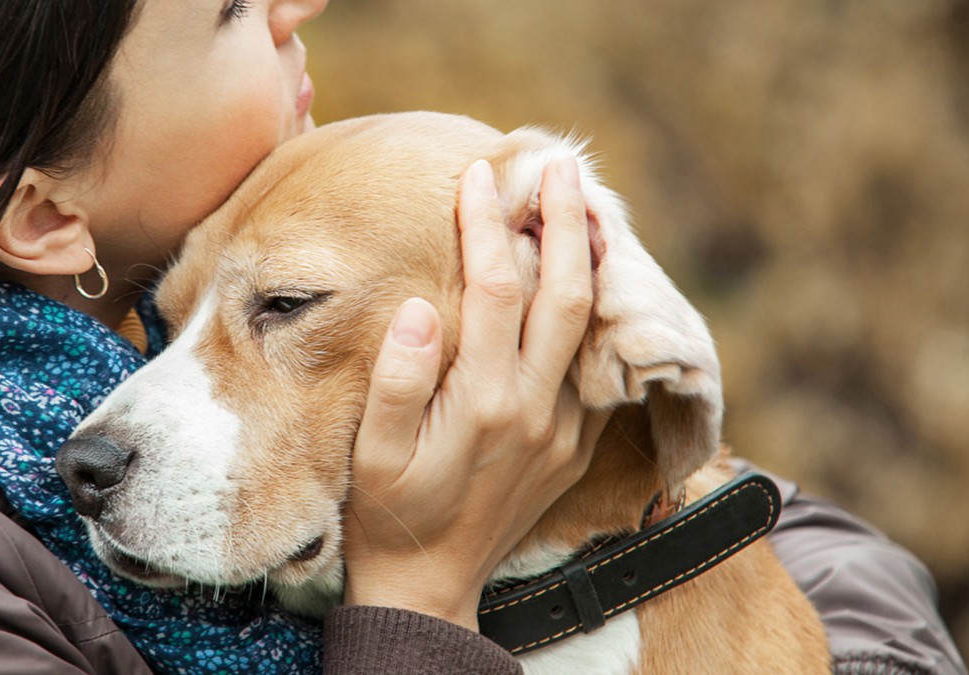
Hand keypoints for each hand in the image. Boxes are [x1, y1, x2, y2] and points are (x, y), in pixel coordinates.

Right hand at [341, 157, 604, 630]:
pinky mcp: (576, 446)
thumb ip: (397, 380)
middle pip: (565, 294)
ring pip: (591, 327)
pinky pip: (596, 367)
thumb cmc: (389, 514)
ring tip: (588, 206)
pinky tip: (586, 282)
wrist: (432, 584)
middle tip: (560, 164)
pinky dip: (595, 314)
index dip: (487, 225)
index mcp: (483, 402)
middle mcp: (535, 409)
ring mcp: (564, 429)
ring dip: (592, 260)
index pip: (495, 289)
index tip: (478, 176)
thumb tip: (419, 307)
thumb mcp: (373, 454)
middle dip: (564, 222)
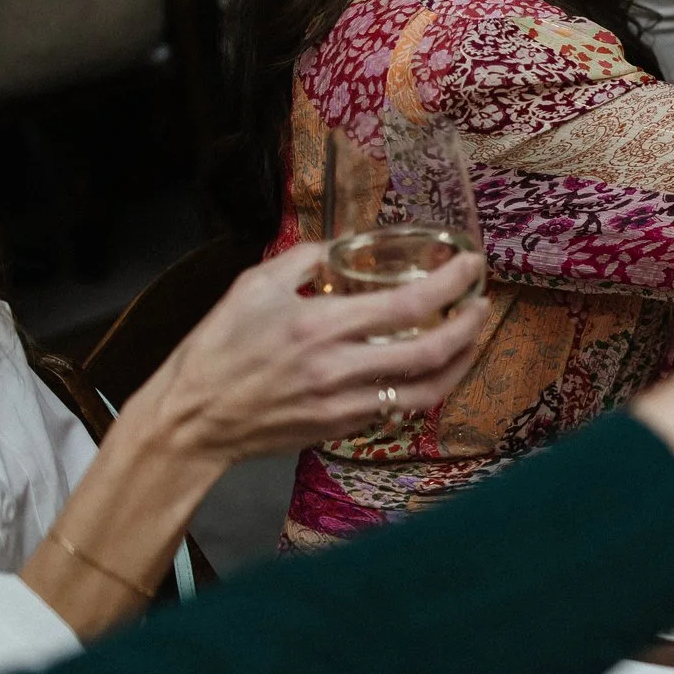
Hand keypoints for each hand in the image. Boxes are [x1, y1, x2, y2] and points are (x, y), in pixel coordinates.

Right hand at [136, 242, 488, 461]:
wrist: (190, 421)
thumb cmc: (216, 348)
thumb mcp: (253, 287)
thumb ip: (306, 259)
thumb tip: (346, 244)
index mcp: (320, 326)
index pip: (408, 305)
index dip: (451, 284)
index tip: (473, 265)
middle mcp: (339, 369)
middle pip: (431, 351)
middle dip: (470, 325)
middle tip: (483, 304)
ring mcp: (344, 405)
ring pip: (426, 390)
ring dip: (461, 362)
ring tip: (472, 338)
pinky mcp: (340, 428)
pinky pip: (397, 409)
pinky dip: (425, 387)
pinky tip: (433, 367)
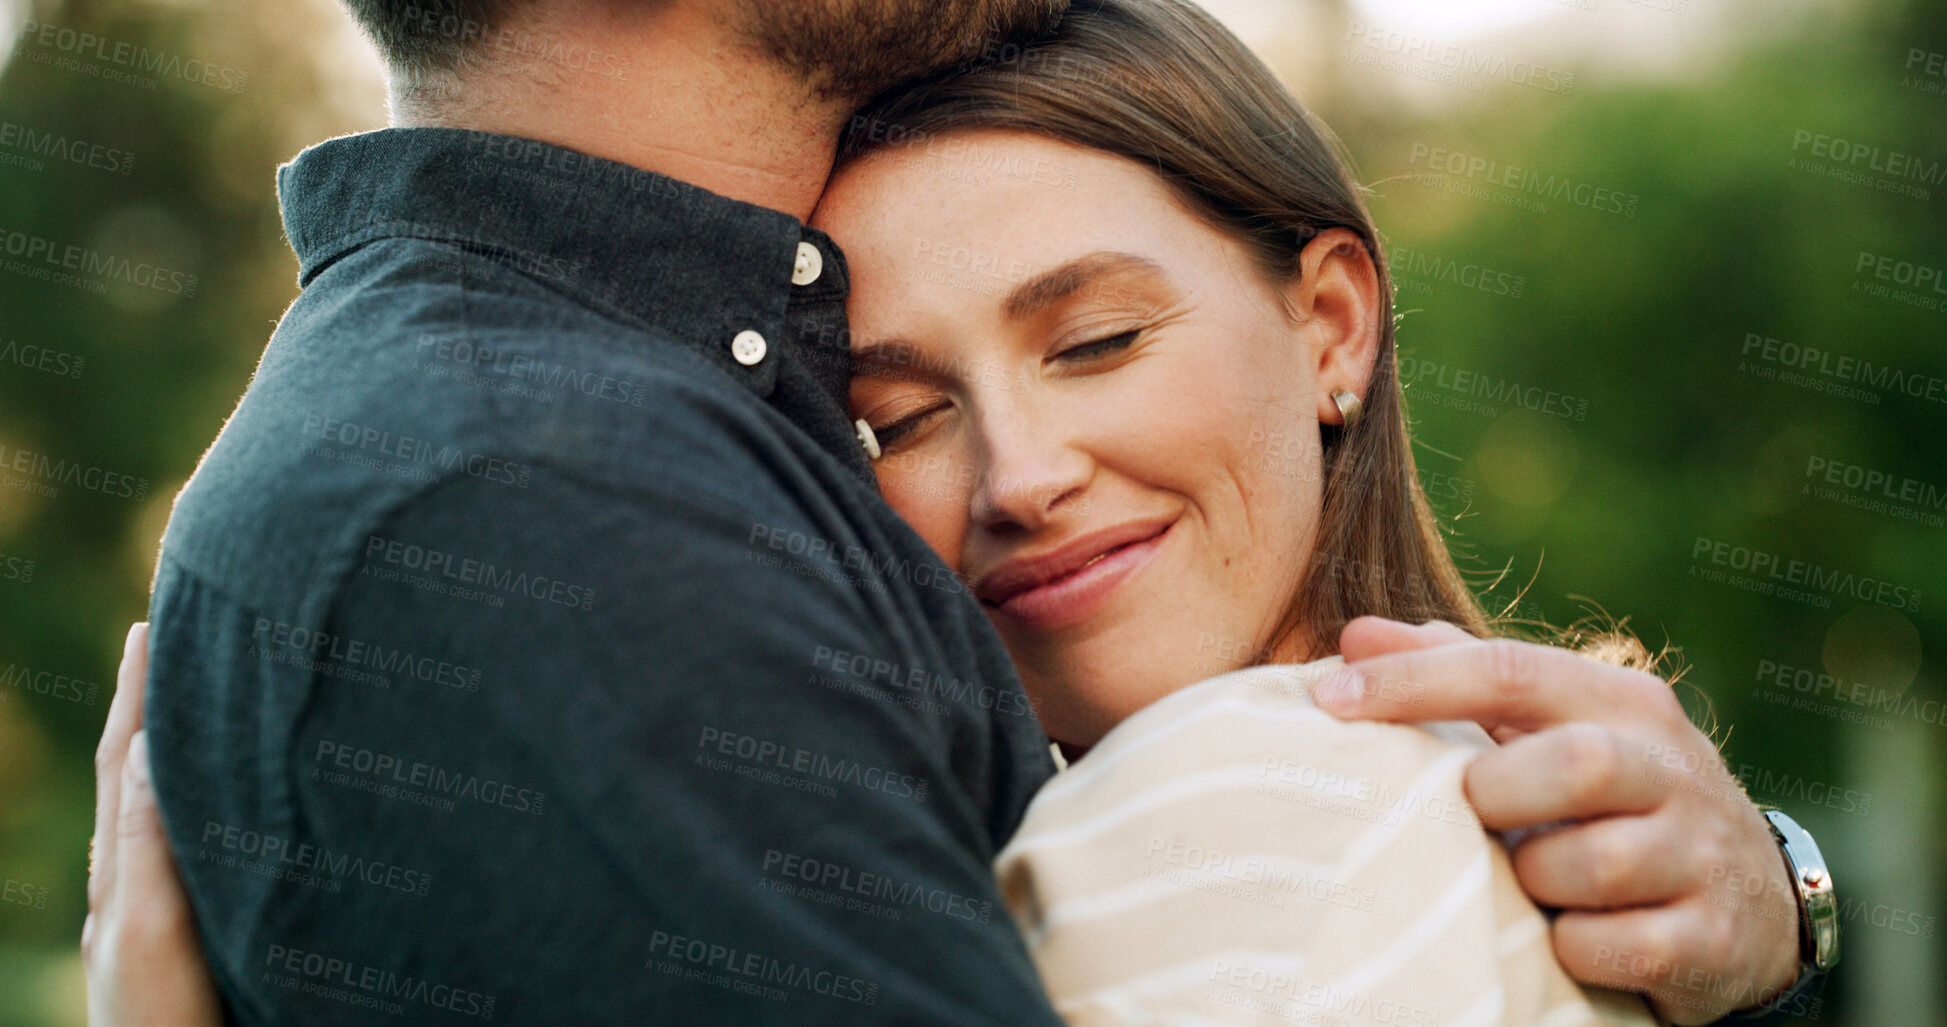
○ ○ ○ ○ ○ ○ ○
**TASK REQUIREMENTS**
Return each line from the entries above that includes "index".

**RESULT OF THE TASK**
index dip: (487, 225)
index mcp: (483, 402)
index pip: (495, 289)
index tip: (478, 176)
index mcp: (320, 326)
index pip: (408, 305)
index dip: (451, 284)
index tip: (473, 265)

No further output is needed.